Tüm dosya kapsamına göre, asıl davada davacı vekili tarafından dava açılmadan önce dava şartı arabulucuk kapsamında arabulucuya başvurulduğuna ilişkin son tutanağın dava dilekçesine eklenmediği, davanın görevsizlik kararı verilerek mahkememize gönderilmesinden sonra davacı vekili tarafından sunulan beyan dilekçesinde ve ekinde arabuluculuk başvuru formunda davacı vekili tarafından dava açıldıktan sonra arabuluculuk müessesine başvurulduğunun anlaşıldığı, karşı davada ise haksız fesih sebebiyle davalı-karşı davacıdan olan alacağın tahsilinin talep edildiği, bu talebe istinaden arabuluculuk başvurusunda bulunulmadığının ve davacı tarafça başvurulan arabuluculuk görüşmelerinde de bu hususun görüşülmediğinin anlaşıldığı, anılan Kanun uyarınca davadan önce arabulucuya başvurulması hususunun tamamlanabilir dava şartı niteliğinde olmadığı, bu dava şartının dava açıldığı anda mevcut olması gerektiği, başka bir anlatımla, dava açılmadan önce arabulucuya başvuru yapılması gerektiği, bu hususun dava şartı olduğu, davacı ve karşı davacıların huzurdaki dava ve karşı davayı açmadan önce zorunlu arabuluculuk müessesine başvurmadığı anlaşıldığından asıl davanın ve karşı davanın dava şartı yokluğu sebebiyle usulden reddine karar verilmiş ve aşağıdaki hüküm kurulmuştur.

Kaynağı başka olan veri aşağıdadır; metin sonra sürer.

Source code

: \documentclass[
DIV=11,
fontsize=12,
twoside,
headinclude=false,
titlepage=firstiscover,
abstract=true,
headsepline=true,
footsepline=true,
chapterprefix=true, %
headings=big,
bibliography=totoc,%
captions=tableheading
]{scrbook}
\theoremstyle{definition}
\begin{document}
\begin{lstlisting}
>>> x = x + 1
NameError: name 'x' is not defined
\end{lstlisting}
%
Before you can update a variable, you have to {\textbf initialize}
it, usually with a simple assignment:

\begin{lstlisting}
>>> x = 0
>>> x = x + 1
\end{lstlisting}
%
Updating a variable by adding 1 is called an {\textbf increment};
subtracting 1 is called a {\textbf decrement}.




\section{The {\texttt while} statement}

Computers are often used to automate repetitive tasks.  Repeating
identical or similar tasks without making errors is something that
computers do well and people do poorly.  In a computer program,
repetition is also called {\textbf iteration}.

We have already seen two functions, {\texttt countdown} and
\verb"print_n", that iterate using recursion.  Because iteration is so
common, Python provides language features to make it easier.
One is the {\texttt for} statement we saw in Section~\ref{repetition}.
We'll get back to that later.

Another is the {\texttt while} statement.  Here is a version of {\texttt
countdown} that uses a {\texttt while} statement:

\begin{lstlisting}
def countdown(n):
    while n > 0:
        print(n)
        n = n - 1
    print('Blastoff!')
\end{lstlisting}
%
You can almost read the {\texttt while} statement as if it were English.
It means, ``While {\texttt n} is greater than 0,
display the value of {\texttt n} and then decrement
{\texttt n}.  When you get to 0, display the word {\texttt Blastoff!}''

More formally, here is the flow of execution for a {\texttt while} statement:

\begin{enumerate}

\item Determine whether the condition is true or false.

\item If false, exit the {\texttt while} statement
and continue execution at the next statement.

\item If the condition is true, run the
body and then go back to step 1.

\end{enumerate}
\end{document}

H Ü K Ü M: Gerekçesi yukarıda açıklandığı üzere;
Davanın REDDİNE,
1-Asıl davanın ve karşı davanın 6100 sayılı HMK 114/2. ve 115. maddeleri gereğince davaların dava şartı yokluğundan REDDİNE,
2-a)Asıl davada karar harcı 59,30 TL’nin davacı-karşı davalı tarafça peşin olarak yatırılan 170,78 TL harçtan mahsubu ile bakiye 111,48 TL’nin karar kesinletiğinde davacı tarafa iadesine,
2-b)Karşı davada 59,30 TL karar harcı ve 44,40 TL başvuru harcı toplamı 103,70 TL harcın davalı-karşı davacı tarafından yatırılan 200,00 TL harçtan mahsubu ile bakiye 96,30 TL harcın karar kesinleştiğinde davalı- karşı davacı tarafa iadesine,
3-Davacı-karşı davalı ve davalı-karşı davacı tarafından yapılan yargılama giderlerinin üzerinde bırakılmasına,
4-7155 sayılı Kanun ile 6325 sayılı Hukuk Uyuşmazlıklarında Arabuluculuk Kanunu’na eklenen 18/A maddesinin 13.fıkrası ve yürürlükte bulunan—- arabuluculuk ücretinin davacı-karşı davalı taraftan tahsili ile Hazine adına irad kaydına,
5-Asıl dava yönünden davalı-karşı davacı taraf kendisini vekille temsil ettirdiğinden karar tarihinde ———esaslara göre belirlenen 4.080,00 TL vekalet ücretinin davacı-karşı davalıdan alınarak davalı-karşı davacı tarafa verilmesine,
6-Karşı dava yönünden davacı-karşı davalı taraf kendisini vekille temsil ettirdiğinden karar tarihinde geçerli— esaslara göre belirlenen 4.080,00 TL vekalet ücretinin davalı-karşı davacıdan alınarak davacı-karşı davalı tarafa verilmesine,
7- Dava ve karşı davada taraflarca dosyaya yatırılan ve sarf edilmeyen gider avansının karar kesinleştiğinde yatıran tarafa iadesine,
Dair, davacı vekilinin ve davalı vekilinin yüzlerine karşı, kararın taraflara tebliğinden 2 haftalık süre içinde istinaf yolu açık olmak üzere verilen karar açıkça okunup usulen anlatıldı.